[Data extracted from a collection]
====

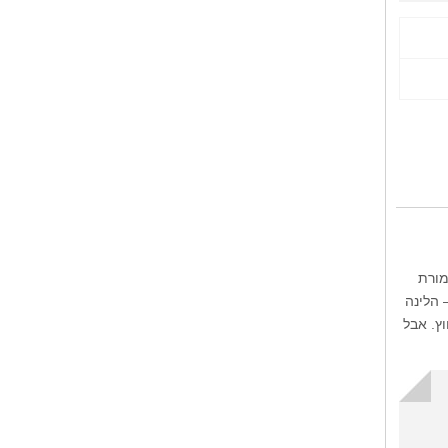
מורת
 הלינה
חוץ. אבל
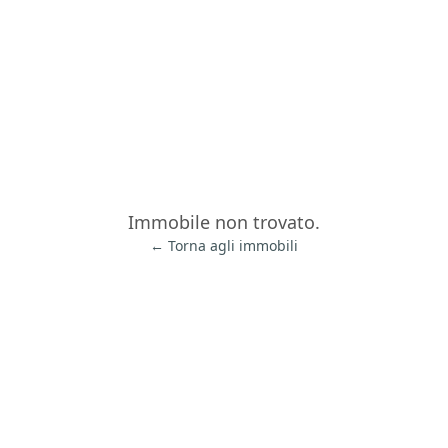
Immobile non trovato.
← Torna agli immobili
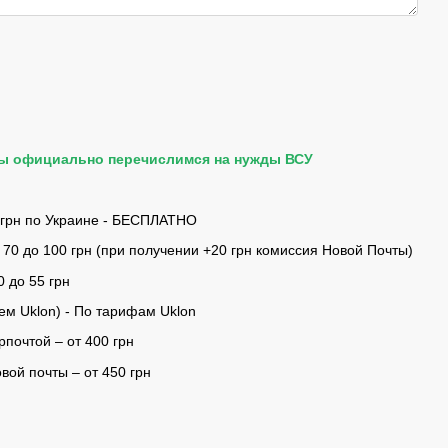
мы официально перечислимся на нужды ВСУ
 грн по Украине - БЕСПЛАТНО
 70 до 100 грн (при получении +20 грн комиссия Новой Почты)
0 до 55 грн
ем Uklon) - По тарифам Uklon
почтой – от 400 грн
ой почты – от 450 грн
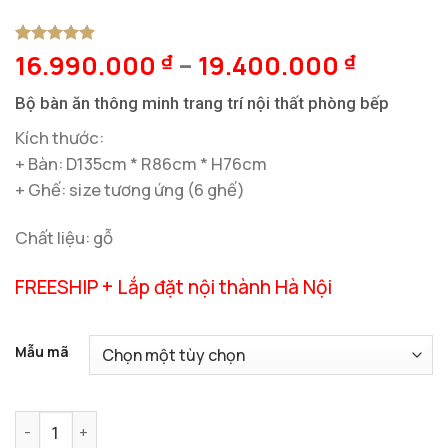
16.990.000
–
19.400.000
5
1
trên 5
₫
₫
dựa trên
đánh giá
Bộ bàn ăn thông minh trang trí nội thất phòng bếp
Kích thước:
+ Bàn: D135cm * R86cm * H76cm
+ Ghế: size tương ứng (6 ghế)
Chất liệu: gỗ
FREESHIP + Lắp đặt nội thành Hà Nội
Mẫu mã
Bộ Bàn Ăn Thông Minh Trang Trí Nội Thất Phòng Bếp số lư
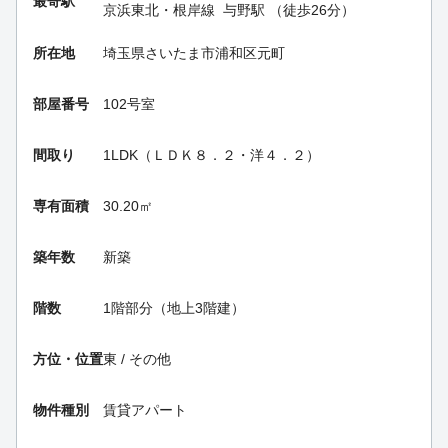
最寄駅
京浜東北・根岸線
与野駅
（徒歩26分）
所在地
埼玉県さいたま市浦和区元町
部屋番号
102号室
間取り
1LDK（ＬＤＫ８．２・洋４．２）
専有面積
30.20㎡
築年数
新築
階数
1階部分（地上3階建）
方位・位置
東 / その他
物件種別
賃貸アパート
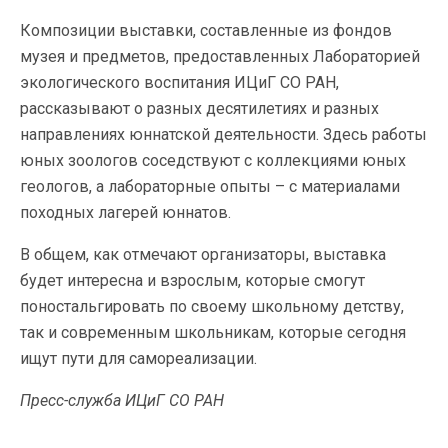
Композиции выставки, составленные из фондов
музея и предметов, предоставленных Лабораторией
экологического воспитания ИЦиГ СО РАН,
рассказывают о разных десятилетиях и разных
направлениях юннатской деятельности. Здесь работы
юных зоологов соседствуют с коллекциями юных
геологов, а лабораторные опыты – с материалами
походных лагерей юннатов.
В общем, как отмечают организаторы, выставка
будет интересна и взрослым, которые смогут
поностальгировать по своему школьному детству,
так и современным школьникам, которые сегодня
ищут пути для самореализации.
Пресс-служба ИЦиГ СО РАН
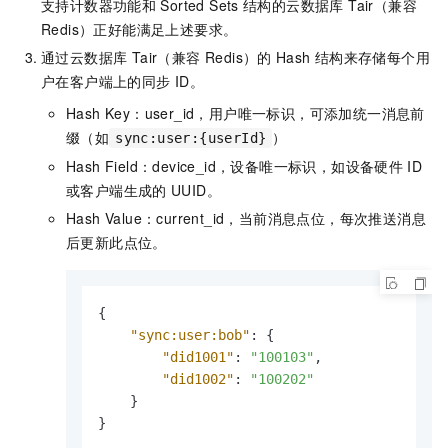
支持计数器功能和
Sorted Sets
结构的
云数据库 Tair（兼容
Redis）
正好能满足上述要求。
通过
云数据库 Tair（兼容 Redis）
的
Hash
结构来存储每个用
户在客户端上的同步
ID。
Hash Key：user_id，用户唯一标识，可添加统一消息前
缀（如
）
sync:user:{userId}
Hash Field：device_id，设备唯一标识，如设备硬件
ID
或客户端生成的
UUID。
Hash Value：current_id，当前消息点位，每次推送消息
后更新此点位。
{
"sync:user:bob"
:
{
"did1001"
:
"100103"
,
"did1002"
:
"100202"
}
}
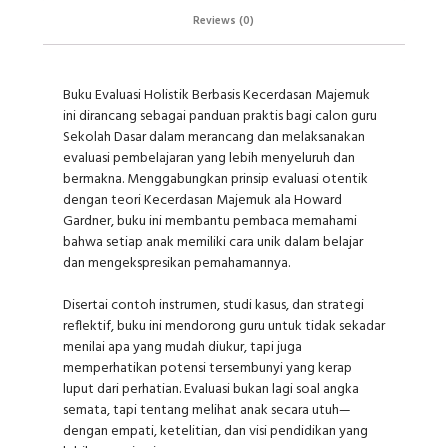
Reviews (0)
Buku Evaluasi Holistik Berbasis Kecerdasan Majemuk
ini dirancang sebagai panduan praktis bagi calon guru
Sekolah Dasar dalam merancang dan melaksanakan
evaluasi pembelajaran yang lebih menyeluruh dan
bermakna. Menggabungkan prinsip evaluasi otentik
dengan teori Kecerdasan Majemuk ala Howard
Gardner, buku ini membantu pembaca memahami
bahwa setiap anak memiliki cara unik dalam belajar
dan mengekspresikan pemahamannya.
Disertai contoh instrumen, studi kasus, dan strategi
reflektif, buku ini mendorong guru untuk tidak sekadar
menilai apa yang mudah diukur, tapi juga
memperhatikan potensi tersembunyi yang kerap
luput dari perhatian. Evaluasi bukan lagi soal angka
semata, tapi tentang melihat anak secara utuh—
dengan empati, ketelitian, dan visi pendidikan yang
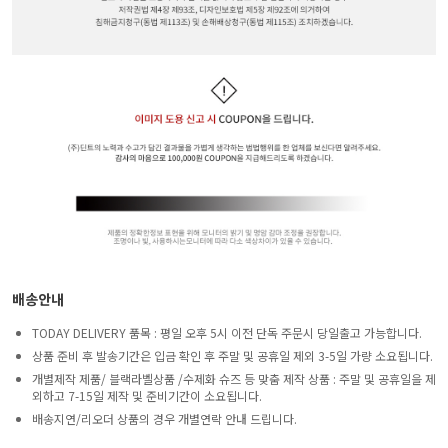
배송안내
TODAY DELIVERY 품목 : 평일 오후 5시 이전 단독 주문시 당일출고 가능합니다.
상품 준비 후 발송기간은 입금 확인 후 주말 및 공휴일 제외 3-5일 가량 소요됩니다.
개별제작 제품/ 블랙라벨상품 /수제화 슈즈 등 맞춤 제작 상품 : 주말 및 공휴일을 제
외하고 7-15일 제작 및 준비기간이 소요됩니다.
배송지연/리오더 상품의 경우 개별연락 안내 드립니다.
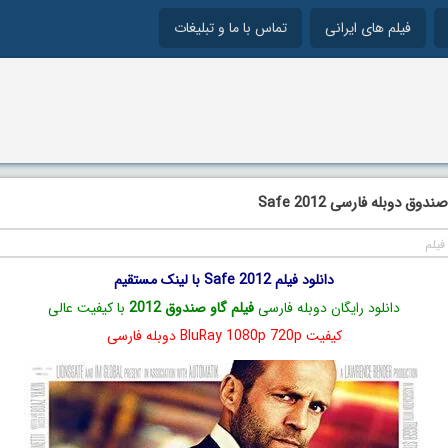
فیلم های ایرانی
تماس با ما و تبلیغات
وق دوبله فارسی Safe 2012
فیلم
دانلود فیلم Safe 2012 با لینک مستقیم
دانلود رایگان دوبله فارسی
فیلم گاو صندوق 2012
با کیفیت عالی
کیفیت BluRay 1080p 720p دوبله فارسی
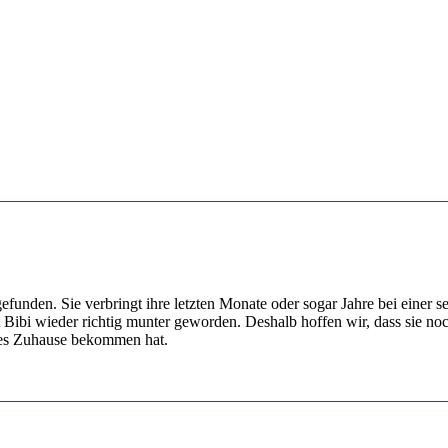
gefunden. Sie verbringt ihre letzten Monate oder sogar Jahre bei einer
ibi wieder richtig munter geworden. Deshalb hoffen wir, dass sie noch
olles Zuhause bekommen hat.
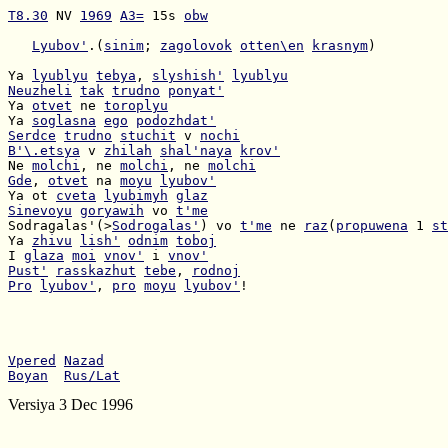
T8.30
 NV 
1969
A3=
 15s 
obw
Lyubov'
.(
sinim
; 
zagolovok
otten\en
krasnym
)

Ya 
lyublyu
tebya
, 
slyshish'
lyublyu
Neuzheli
tak
trudno
ponyat'
Ya 
otvet
 ne 
toroplyu
Ya 
soglasna
ego
podozhdat'
Serdce
trudno
stuchit
 v 
nochi
B'\.etsya
 v 
zhilah
shal'naya
krov'
Ne 
molchi
, ne 
molchi
, ne 
molchi
Gde
, 
otvet
 na 
moyu
lyubov'
Ya ot 
cveta
lyubimyh
glaz
Sinevoyu
goryawih
 vo 
t'me
Sodragalas'(>
Sodrogalas'
) vo 
t'me
 ne 
raz
(
propuwena
 1 
st
Ya 
zhivu
lish'
odnim
toboj
I 
glaza
moi
vnov'
 i 
vnov'
Pust'
rasskazhut
tebe
, 
rodnoj
Pro
lyubov'
, 
pro
moyu
lyubov'
!

Vpered
Nazad
Boyan
Rus/Lat
Versiya 3 Dec 1996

====

What you need to do :: Your answer must be every line from the entries that contains the string "guru", copied as it stands.

Problem solution ::
ini dirancang sebagai panduan praktis bagi calon guru
reflektif, buku ini mendorong guru untuk tidak sekadar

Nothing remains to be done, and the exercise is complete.